The Gum – Heart Connection

In 2019, the European Society of Cardiology revealed a close link between hypertension (high blood pressure) and periodontitis (inflammatory gum disease).

In their meta-analysis, they found that the risk of hypertension was 22% for those with moderate to severe gum disease. The percentage soared to 49% for those with more severe problems with their gums.

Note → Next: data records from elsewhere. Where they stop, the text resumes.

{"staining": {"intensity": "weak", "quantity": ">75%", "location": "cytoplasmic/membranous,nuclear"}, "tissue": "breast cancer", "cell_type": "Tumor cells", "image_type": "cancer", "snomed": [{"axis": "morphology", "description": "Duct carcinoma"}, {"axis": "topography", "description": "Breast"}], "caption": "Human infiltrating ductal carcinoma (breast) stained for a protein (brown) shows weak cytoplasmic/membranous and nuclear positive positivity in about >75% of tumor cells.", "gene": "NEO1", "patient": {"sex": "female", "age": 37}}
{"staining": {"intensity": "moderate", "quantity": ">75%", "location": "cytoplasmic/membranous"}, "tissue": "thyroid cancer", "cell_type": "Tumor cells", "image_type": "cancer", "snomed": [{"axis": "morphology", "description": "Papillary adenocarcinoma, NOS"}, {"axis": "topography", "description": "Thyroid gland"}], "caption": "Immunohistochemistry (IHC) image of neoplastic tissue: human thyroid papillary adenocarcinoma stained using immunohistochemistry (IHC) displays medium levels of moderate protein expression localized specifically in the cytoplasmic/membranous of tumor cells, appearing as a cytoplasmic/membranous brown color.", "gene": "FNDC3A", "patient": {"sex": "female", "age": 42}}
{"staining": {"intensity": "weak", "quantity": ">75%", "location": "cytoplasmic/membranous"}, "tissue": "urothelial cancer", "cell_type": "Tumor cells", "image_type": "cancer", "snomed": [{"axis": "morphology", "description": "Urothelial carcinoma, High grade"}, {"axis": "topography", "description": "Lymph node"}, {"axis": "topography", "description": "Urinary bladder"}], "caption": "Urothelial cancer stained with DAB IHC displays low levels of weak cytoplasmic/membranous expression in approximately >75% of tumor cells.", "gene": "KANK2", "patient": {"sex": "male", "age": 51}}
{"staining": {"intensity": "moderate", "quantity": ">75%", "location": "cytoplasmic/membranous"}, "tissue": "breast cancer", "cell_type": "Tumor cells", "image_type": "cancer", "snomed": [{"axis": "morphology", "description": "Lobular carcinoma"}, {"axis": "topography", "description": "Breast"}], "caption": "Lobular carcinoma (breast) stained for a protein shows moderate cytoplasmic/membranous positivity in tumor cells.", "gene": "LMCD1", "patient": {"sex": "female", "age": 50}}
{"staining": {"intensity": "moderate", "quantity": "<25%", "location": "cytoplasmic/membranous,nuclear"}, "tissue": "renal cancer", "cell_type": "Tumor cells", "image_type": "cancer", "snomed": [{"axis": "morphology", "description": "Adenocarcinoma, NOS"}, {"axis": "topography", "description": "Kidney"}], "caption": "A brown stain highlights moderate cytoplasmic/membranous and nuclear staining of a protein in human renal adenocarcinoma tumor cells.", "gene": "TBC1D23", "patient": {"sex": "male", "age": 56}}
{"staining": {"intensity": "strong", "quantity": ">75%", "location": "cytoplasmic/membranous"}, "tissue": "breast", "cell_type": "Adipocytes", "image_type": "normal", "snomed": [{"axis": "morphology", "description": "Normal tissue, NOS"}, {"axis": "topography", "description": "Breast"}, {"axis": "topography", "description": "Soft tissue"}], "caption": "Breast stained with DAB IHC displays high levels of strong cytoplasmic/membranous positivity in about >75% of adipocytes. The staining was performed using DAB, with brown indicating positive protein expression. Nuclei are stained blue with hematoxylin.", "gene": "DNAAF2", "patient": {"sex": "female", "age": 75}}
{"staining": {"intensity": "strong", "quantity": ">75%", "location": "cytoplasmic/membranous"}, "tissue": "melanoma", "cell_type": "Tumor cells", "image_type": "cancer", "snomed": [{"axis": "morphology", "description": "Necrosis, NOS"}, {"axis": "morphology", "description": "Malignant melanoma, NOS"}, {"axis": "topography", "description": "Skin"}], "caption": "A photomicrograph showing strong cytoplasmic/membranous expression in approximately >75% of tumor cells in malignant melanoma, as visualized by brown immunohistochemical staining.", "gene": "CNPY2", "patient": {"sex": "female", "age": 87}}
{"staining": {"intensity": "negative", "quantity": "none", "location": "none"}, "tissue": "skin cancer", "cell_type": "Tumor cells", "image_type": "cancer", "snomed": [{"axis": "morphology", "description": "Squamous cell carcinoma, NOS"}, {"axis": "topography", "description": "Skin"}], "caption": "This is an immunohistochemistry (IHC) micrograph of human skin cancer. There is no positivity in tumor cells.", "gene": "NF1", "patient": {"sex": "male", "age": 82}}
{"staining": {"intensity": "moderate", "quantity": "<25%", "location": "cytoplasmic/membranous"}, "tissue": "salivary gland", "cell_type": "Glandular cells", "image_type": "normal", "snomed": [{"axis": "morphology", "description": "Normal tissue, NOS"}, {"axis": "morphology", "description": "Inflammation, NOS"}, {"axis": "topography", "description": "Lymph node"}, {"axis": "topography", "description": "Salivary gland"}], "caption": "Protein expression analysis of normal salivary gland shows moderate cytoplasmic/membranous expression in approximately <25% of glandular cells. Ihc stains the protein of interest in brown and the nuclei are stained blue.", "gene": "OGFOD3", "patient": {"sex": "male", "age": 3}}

Meanwhile, arterial blood pressure was also higher for those with a dental condition than those without. The difference, although small, was significant, according to their study. An increase of at least five mmHg could already raise the odds of premature death to stroke and heart attack by 25%.

That’s not all. In the same year, another European research associated gum disease and heart attack with undetected diabetes. A consistently higher-than-normal glucose level is one of the risk factors of cardiovascular disorders as it can increase inflammation of the heart and damage to the blood vessels.

But where does the connection truly lie between periodontitis and these conditions? The answer is in the bacteria.

The mouth is home to over a thousand types of bacteria, and they make up the oral flora or microbiome. In an ideal environment, the good ones can suppress the bad.

However, factors such as diet or poor oral hygiene can tip the scale in favor of the more dangerous pathogen. Depending on the bacteria, they can damage the function of the blood vessels, according to the European Society of Cardiology.

Bacteria can also relate to diabetes. When a person has the condition, the amount of glucose in the saliva can be higher. They are also prone to infection and dry mouth, which both create the perfect habitat for these pathogens.

dentist and patient

Minimizing the Risks with Good Dental Hygiene

Experts believe that dental hygiene alone won’t reduce the risk of developing diabetes and heart disease. However, undergoing dental services, for example, could promote early diagnosis and intervention.

The faster the person can manage these conditions, the lesser are the chances for them to progress into something more severe or deadlier.

Based on the guidelines, Americans need to visit their dentist only once a year unless they already have a pre-existing dental condition that requires close monitoring. Those who are predisposed or diagnosed with cardiovascular disorders and diabetes can also benefit from more frequent checkups, like twice a year.

Other good oral practices can also help:

  • Brushing and flossing the teeth can remove food particles that feed bacteria.
  • Drinking lots of water can help wash out some bacteria in the mouth and prevent dry mouth.
  • Stopping smoking and drinking alcohol can help strengthen the immune system and decrease the risk of heart disease and diabetes.
  • Limiting sugary drinks and starchy food can be good for the heart. It also helps manage diabetes.

To minimize heart disease is to overhaul one’s lifestyle, but proper dental hygiene can also catch it before it gets worse.